Ministry of Marine and Blue Economy is seeking new funding to implement its ambitious 10-year policy, with officials acknowledging that public funding is insufficient for the scale of transformation envisioned.
Adegboyega Oyetola, said finance is the “lever that will attract long-term and progressive capital critical” and determine whether the ministry’s goals take off.
“Resources we currently receive from the national budget are grossly inadequate compared to the enormous responsibility before the ministry and sector,” he warned.
He described public funding not as charity but as “seed capital” that would unlock private investment adding that without it, Nigeria risks falling behind its neighbours while billions of naira continue to leak abroad through freight payments on foreign vessels.
He said “We have N24.6 trillion in pension assets, with 5 percent set aside for sustainability, including blue and green bonds,” he told stakeholders. “Each time green bonds have been issued, they have been oversubscribed. The money is there. The question is, how do you then get this money?”
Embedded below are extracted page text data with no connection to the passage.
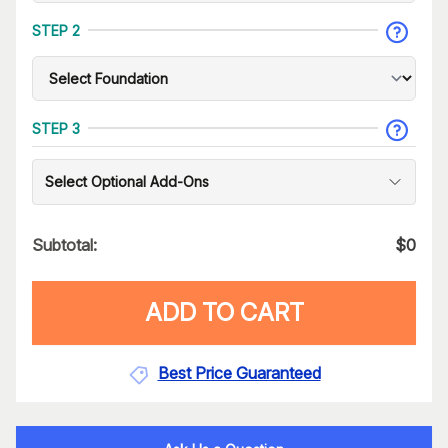
STEP 2
STEP 3
Select Optional Add-Ons
Subtotal:
$
0
ADD TO CART
Best Price Guaranteed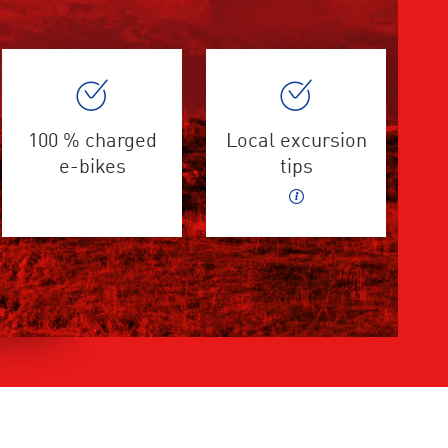
100 % charged
Local excursion
e-bikes
tips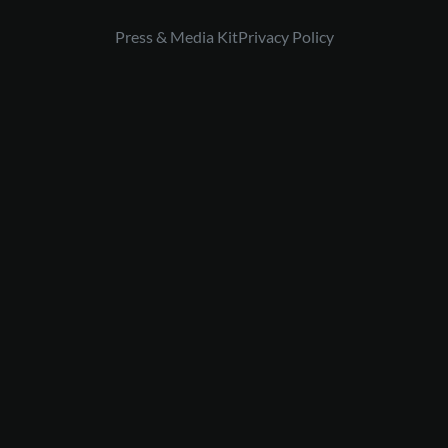
Press & Media Kit
Privacy Policy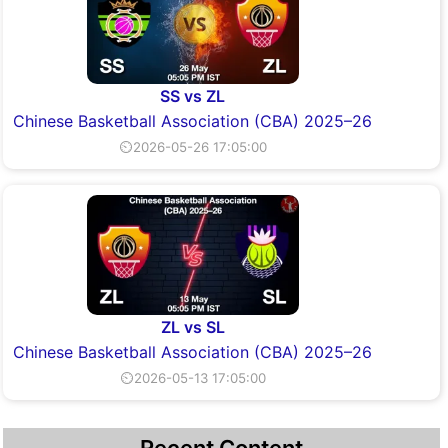
SS vs ZL
Chinese Basketball Association (CBA) 2025–26
⏲2026-05-26 17:05:00
ZL vs SL
Chinese Basketball Association (CBA) 2025–26
⏲2026-05-13 17:05:00
Recent Content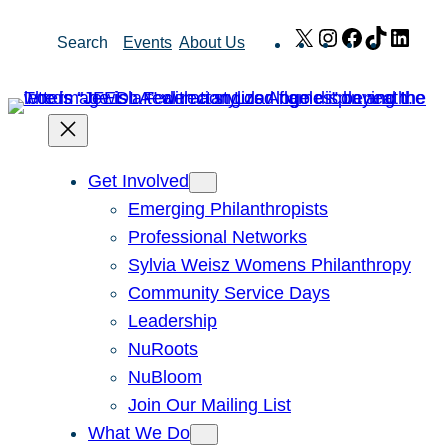
Skip
X
Instagram
Facebook
TikTok
Link
Search
Events
About Us
to
content
Get Involved
Emerging Philanthropists
Professional Networks
Sylvia Weisz Womens Philanthropy
Community Service Days
Leadership
NuRoots
NuBloom
Join Our Mailing List
What We Do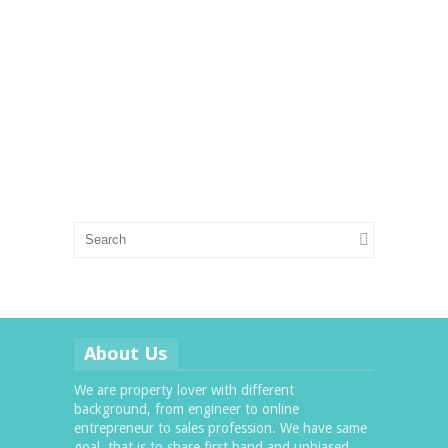
About Us
We are property lover with different
background, from engineer to online
entrepreneur to sales profession. We have same
goal, that is to share first hand and unbiased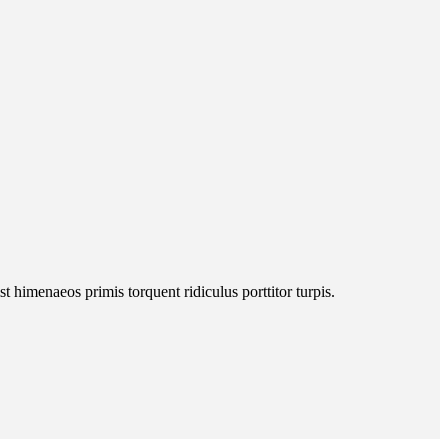
 himenaeos primis torquent ridiculus porttitor turpis.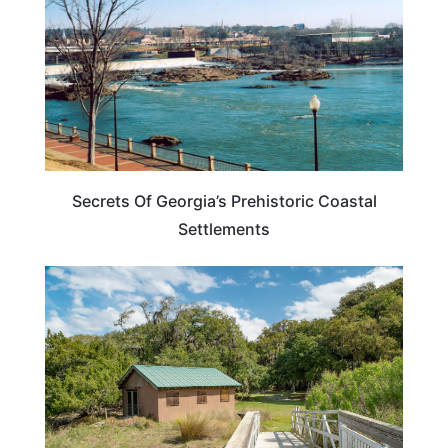
Secrets Of Georgia’s Prehistoric Coastal
Settlements
GEORGIA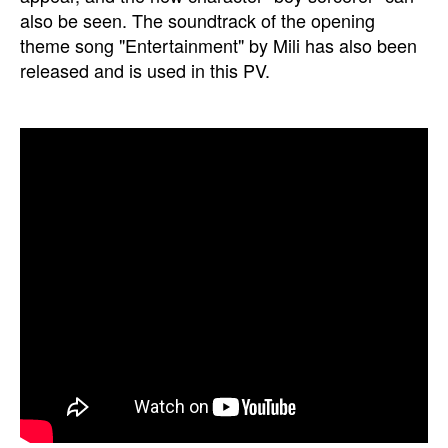
also be seen. The soundtrack of the opening
theme song "Entertainment" by Mili has also been
released and is used in this PV.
The NGX reckons that once incorporated into the national budget, the Debt Management Office could issue the bonds, attracting both domestic pension funds and international investors.
Yet even as officials push for creative financing, Oloruntola stressed that the first step remains legislative.
“Even the most innovative financial tools and private investments require a solid public funding base to thrive.
It would be noted that with government funding inadequate, the ministry and capital market operators see bonds as alternative financing.